Granting that the check was lost through the bank's negligence, this, in itself, might not have been sufficient to hold the bank for the full amount, since abundant time remained to Matlock after notice of the loss to protect himself. Violation of some further duty must appear. It seems to be the settled law that where a bank undertakes the collection of a check, the obligation is not gratuitous, but is an ordinary contract of agency based on sufficient consideration. And the obligation of the collecting bank continues until the relation is concluded either by demand of the principal, interposition of court mandate or renunciation by the agent. (7 C. J. 625, sec. 300.) In the instant case the relation was not concluded upon discovery of the loss. Matlock was never notified that he would have to shift for himself. On the contrary, he was assured that appellant would further look into the matter of the collection; and evidently relying upon such assurance, he refrained from action. ( Shipsey v. Bowery Nat. Bank, 59 N.Y. 485. )

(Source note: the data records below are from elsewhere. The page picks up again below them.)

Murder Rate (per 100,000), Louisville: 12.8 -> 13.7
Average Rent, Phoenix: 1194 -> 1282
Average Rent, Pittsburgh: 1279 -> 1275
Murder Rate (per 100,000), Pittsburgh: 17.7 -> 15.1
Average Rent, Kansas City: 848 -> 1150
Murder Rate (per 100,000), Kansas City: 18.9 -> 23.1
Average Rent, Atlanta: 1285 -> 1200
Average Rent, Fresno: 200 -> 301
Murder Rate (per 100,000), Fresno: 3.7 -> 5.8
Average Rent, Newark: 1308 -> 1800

After failure to advise Matlock that its agency was at an end, what were appellant's duties? Clearly, it should have attempted to trace the lost check. No such effort was made. It should have presented the check to the Leadore bank as a lost instrument, and notified Matlock of the result, thus completing its duties and giving him protection against the drawer and prior indorsers. ( Hinsdale v. Miles, 5 Conn. 331; Chicopee Bank v. Philadelphia Bank, 8 Wall. (U.S.) 841, 19 L. ed. 422.)

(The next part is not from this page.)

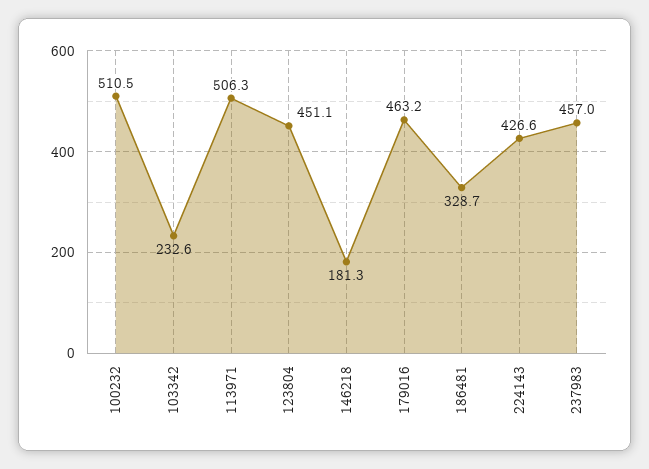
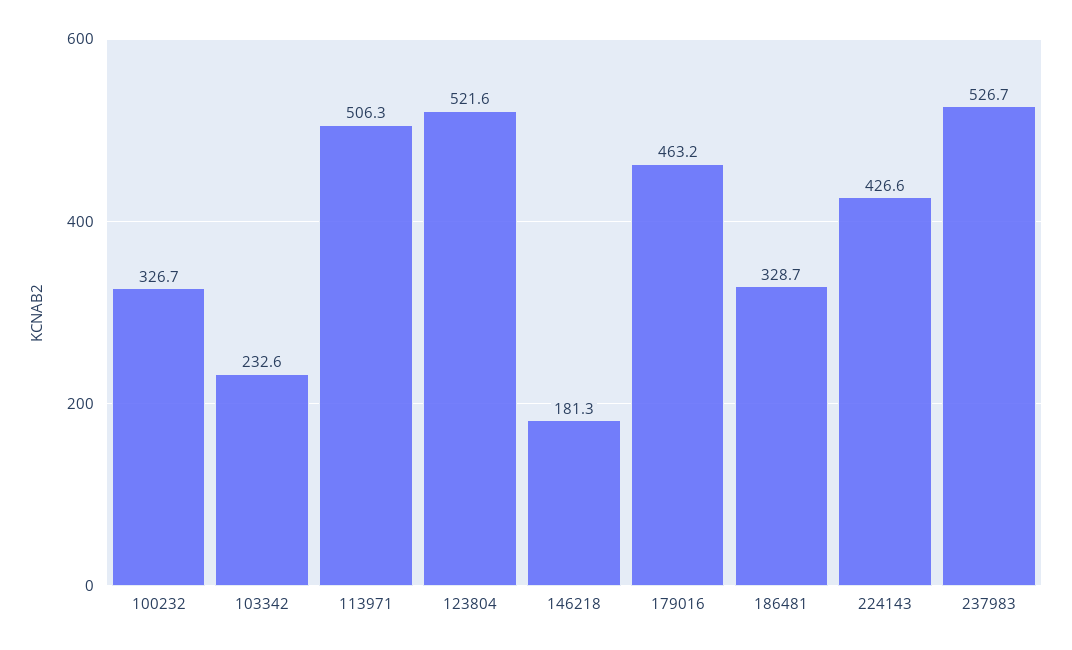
100232: 510.5 -> 326.7
123804: 451.1 -> 521.6
237983: 457 -> 526.7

"Collecting agents are recognized in the law as holders for collection, and for all the purposes of demand and notice, and the exercise of due diligence after dishonor, they are holders of the note; and the law imposes upon them the duty of doing all that the owner would be required to do for the protection of his rights, and makes them liable to the owner for default in that duty." ( Davey v. Jones, 42 N.J.L. 28, 36 Am. Rep. 505; Bartlett v. Isbell, 31 Conn. 296, 83 Am. Dec. 146; Titus v. Mechanics' Bank, 35 N.J.L. 588; Beale v. Parish, 20 N.Y. 407, 75 Am. Dec. 414; Paint Company v. National Bank, 4 Utah, 353, 9 Pac. 709.)
But no presentation was ever made, notwithstanding appellant had a copy of the original check. This was negligence most injurious to respondent.

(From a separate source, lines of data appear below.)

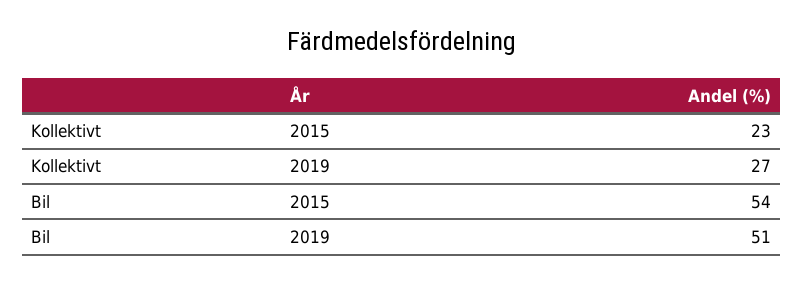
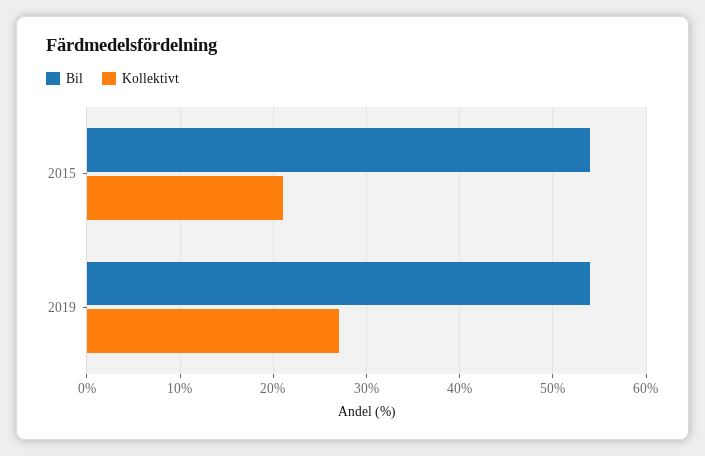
Kollektivt, 2015: 23 -> 21
Bil, 2019: 51 -> 54

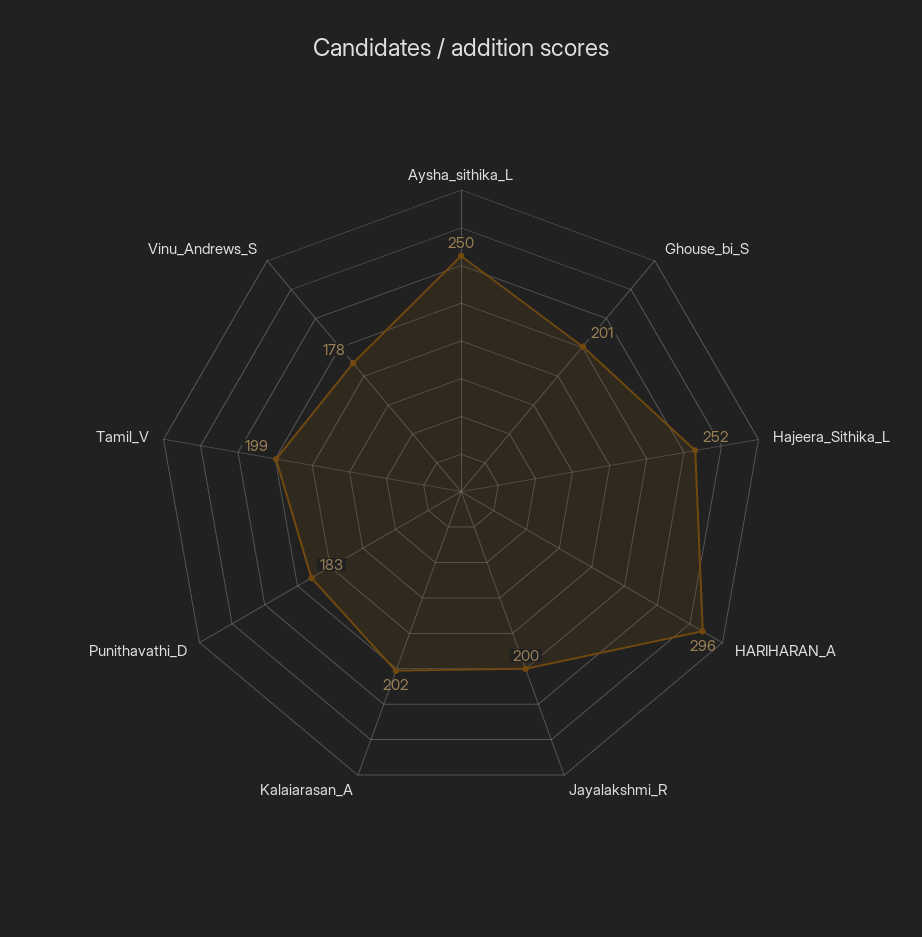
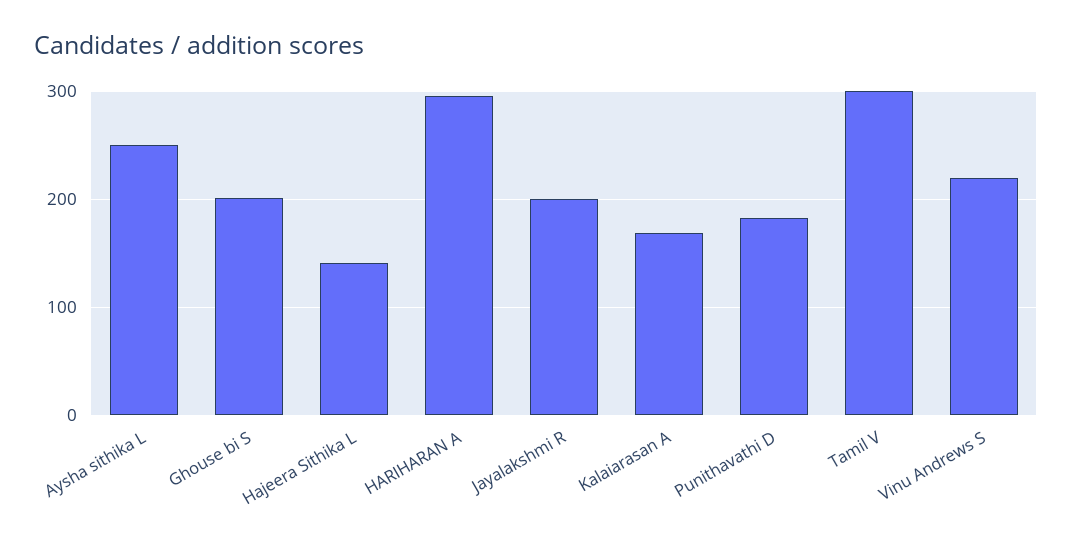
Hajeera_Sithika_L: 252 -> 140
Kalaiarasan_A: 202 -> 170
Tamil_V: 199 -> 300
Vinu_Andrews_S: 178 -> 220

Only one other specification merits serious consideration. The trial court instructed the jury:
"I also instruct you that it is a question of fact whether the act of attempting to send the letter by mail without having the same duly registered for the purpose of tracing its transit and better insuring its delivery was an act of negligence on the part of the defendant bank."
It is urged that there is no evidence that the check might have been registered or that such registry would have insured safer transmission or surer tracing. Both the court and the jury could have taken judicial notice that Salmon City was a registry office; and it is a matter of general knowledge that registration of mail guarantees a stricter responsibility on the part of the supervising government.
However, since there was uncontradicted testimony that the bank's established custom was to forward its collections by ordinary mail, and Matlock having invoked the exercise of that custom, such instruction may have been on the facts improper.
But, as has been observed, the negligent loss of the check would not of itself have warranted the verdict; and the instruction at most was harmless error. Had there been no evidence of established custom, the instruction would have been proper, for, while the statute declares that "forwarding direct" shall constitute due diligence, it is for the jury to determine whether or not the medium of such forwarding satisfies due diligence. Under the bald statute, the transmission of a check by a piccaninny aboard a mule would be a "forwarding direct," but under most circumstances a jury would fail to invest the transmitter with such diligence as the law requires.
The judgment is affirmed. Costs to respondent.
Wm. E. Lee, C.J., and Budge and Taylor, JJ., concur.